U.K. researchers have found a way to use ultraviolet (UV) light instead of furnaces to create the silicon dioxide insulation layer on computer chips, a breakthrough that could lead to big energy savings for chip makers and lower prices for customers.
Creating a film of silicon dioxide on the surface of silicon wafers is an important stage in chip manufacturing. It serves as the insulating layer into which electrical circuits are later etched using photolithography, and also as the "active gate layer" that helps switch the transistors.
The dioxide builds up naturally when silicon is exposed to air, a bit like iron oxidizes into rust, but the process is very slow at room temperature. Chip makers today bake silicon wafers in furnaces at up to 1,000 degrees centigrade to accelerate the process.
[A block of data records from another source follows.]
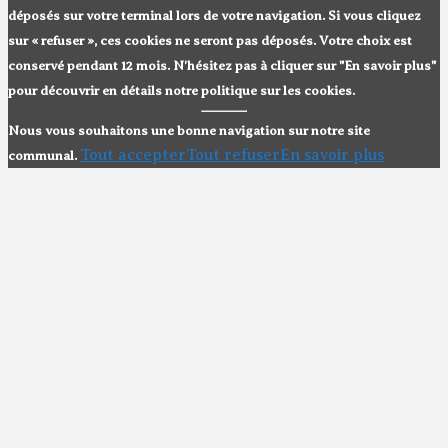
déposés sur votre terminal lors de votre navigation. Si vous cliquez
sur « refuser », ces cookies ne seront pas déposés. Votre choix est
conservé pendant 12 mois. N'hésitez pas à cliquer sur "En savoir plus"
pour découvrir en détails notre politique sur les cookies.
Nous vous souhaitons une bonne navigation sur notre site
Tout accepter
Tout refuser
En savoir plus
communal.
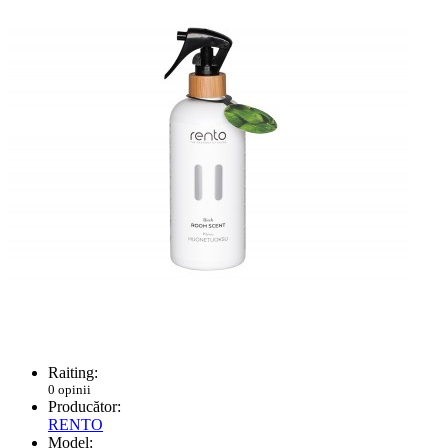
Raiting:
0 opinii
Producător:
RENTO
Model:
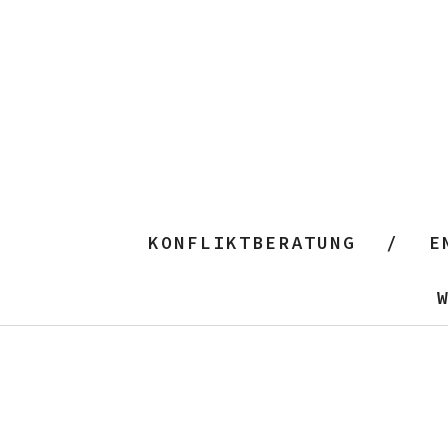
KONFLIKTBERATUNG
E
The engineers at University College London have found a way to speed up the dioxide creation at room temperature using UV lamps, said Ian Boyd, chair of electronic materials at the university's Department of Electronic and Electrical Engineering, who leads the project. They can create a suitable layer of dioxide in about the same amount of time it takes to blast the silicon in a furnace, he said.
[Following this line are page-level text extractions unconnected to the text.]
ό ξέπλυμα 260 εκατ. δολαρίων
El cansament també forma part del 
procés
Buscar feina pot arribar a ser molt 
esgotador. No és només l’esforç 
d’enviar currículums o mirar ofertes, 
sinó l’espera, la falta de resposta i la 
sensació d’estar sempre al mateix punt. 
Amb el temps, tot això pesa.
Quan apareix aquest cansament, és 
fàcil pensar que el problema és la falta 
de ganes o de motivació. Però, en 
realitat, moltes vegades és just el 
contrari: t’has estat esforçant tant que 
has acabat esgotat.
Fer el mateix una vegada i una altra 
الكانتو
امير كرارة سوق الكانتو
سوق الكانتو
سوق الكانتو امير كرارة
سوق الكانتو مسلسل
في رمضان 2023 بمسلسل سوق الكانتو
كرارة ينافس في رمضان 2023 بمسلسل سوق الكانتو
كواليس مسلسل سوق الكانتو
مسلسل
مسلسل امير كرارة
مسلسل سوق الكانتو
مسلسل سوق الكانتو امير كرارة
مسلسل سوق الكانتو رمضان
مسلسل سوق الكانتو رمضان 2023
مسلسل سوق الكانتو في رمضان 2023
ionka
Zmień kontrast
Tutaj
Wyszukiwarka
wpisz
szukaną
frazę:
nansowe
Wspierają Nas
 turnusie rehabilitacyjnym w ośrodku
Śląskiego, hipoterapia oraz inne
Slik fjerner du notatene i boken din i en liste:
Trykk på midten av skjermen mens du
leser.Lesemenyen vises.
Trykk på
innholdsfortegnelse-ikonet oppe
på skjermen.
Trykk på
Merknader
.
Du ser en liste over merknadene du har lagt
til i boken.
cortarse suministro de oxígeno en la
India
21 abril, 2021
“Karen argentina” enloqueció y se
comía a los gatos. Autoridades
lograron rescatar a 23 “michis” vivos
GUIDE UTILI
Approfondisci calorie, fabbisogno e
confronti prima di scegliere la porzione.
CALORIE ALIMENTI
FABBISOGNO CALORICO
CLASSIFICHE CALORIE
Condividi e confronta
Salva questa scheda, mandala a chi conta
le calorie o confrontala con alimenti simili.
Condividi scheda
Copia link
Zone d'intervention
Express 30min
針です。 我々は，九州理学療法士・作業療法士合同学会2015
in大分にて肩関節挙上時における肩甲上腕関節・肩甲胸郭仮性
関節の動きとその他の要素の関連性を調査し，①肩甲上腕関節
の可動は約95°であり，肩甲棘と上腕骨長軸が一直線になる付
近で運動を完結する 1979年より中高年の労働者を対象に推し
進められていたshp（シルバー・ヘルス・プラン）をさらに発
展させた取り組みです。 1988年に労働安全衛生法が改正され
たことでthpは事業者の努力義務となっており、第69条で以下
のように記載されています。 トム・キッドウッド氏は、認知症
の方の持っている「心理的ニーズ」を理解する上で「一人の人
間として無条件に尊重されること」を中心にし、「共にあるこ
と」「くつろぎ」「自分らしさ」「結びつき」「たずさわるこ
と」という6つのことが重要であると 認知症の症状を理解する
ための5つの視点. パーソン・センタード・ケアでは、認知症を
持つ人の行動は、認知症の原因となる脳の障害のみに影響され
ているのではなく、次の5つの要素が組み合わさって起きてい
A lot of testing remains and it could be several years before the technology is ready for commercial use, Boyd said. But the payoffs could be significant. The technique uses much less energy than a blast furnace, which could save millions of dollars for chip makers and allow them to reduce the prices of chips. It could also make chip manufacturing more efficient, since when furnaces are used, components added to the chips earlier in the manufacturing process can become diffused in the high temperatures.
The researchers have been contacted about their work by big chip equipment makers, and some chip manufacturers have also expressed interest, according to Boyd. He declined to name the companies.
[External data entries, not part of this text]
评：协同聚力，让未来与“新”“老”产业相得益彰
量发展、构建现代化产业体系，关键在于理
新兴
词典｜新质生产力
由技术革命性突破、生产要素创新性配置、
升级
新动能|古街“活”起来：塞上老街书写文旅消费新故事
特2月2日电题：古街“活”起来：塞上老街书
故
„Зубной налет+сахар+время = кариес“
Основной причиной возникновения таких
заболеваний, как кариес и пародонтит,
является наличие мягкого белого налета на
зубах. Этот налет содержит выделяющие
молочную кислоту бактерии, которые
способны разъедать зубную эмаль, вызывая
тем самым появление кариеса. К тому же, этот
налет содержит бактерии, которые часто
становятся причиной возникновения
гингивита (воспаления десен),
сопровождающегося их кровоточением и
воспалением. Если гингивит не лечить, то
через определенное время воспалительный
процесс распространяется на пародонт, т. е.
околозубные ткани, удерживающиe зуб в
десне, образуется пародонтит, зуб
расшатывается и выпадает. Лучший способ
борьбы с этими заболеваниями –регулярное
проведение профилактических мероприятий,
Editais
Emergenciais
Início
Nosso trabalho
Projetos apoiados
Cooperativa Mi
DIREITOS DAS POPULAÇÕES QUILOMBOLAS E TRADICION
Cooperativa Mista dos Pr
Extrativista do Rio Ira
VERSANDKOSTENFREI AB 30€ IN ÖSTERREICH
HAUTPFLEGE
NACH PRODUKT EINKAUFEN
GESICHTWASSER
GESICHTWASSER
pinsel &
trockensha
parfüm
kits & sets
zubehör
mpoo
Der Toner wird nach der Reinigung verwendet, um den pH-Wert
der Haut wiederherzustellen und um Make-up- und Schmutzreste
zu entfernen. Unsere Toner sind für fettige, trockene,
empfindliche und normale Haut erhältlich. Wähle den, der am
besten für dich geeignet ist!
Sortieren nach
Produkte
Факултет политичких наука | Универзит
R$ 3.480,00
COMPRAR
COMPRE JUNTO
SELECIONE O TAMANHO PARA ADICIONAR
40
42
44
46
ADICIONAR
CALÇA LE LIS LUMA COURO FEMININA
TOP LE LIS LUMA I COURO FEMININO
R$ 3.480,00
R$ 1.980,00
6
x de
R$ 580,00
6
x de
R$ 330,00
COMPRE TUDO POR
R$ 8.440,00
Key to the research was identifying the right type of UV light. The engineers experimented for years with UV light at wavelengths of 122 nanometers and 172 nms, but that still required heating the silicon to 400 degrees, Boyd said. They recently reduced the wavelength to 126 nms -- creating what Boyd called "very deep UV" -- and found they could create the dioxide at room temperature.
"When you break oxygen molecules into two oxygen atoms using UV radiation at 200 nanometers or so, the atoms are not very aggressive oxidizers. But with this very deep UV we've developed, one of the atoms becomes an extremely aggressive oxidizer, and that's the secret," he said.
The scientists have grown dioxide films 10 nms to 15 nms thick -- more than sufficient for CMOS chip manufacture. A nm is a billionth of a meter, or about the length of three atoms side by side. The lamps resemble the florescent light tubes used in offices and can be made relatively cheaply, Boyd said. "They could be mass produced very easily. They'd need a bit of development, like the early light bulbs."
The next step for the scientists is to test the properties of the silicon dioxide in a clean room at the new London Center for Nanotechnology, to see if it's suitable for commercial use. They have to figure out things like how much voltage and current the dioxide can withstand before it breaks down, and how often the current can be passed back and forth before they become defective.
"Chip manufacturers tend to be very conservative and reluctant to change the way they do things," Boyd said. "You have to prove beyond all doubt that what you're doing will improve what they already have."
The researchers have yet to publish a paper on their discovery, although Boyd has presented it at conferences.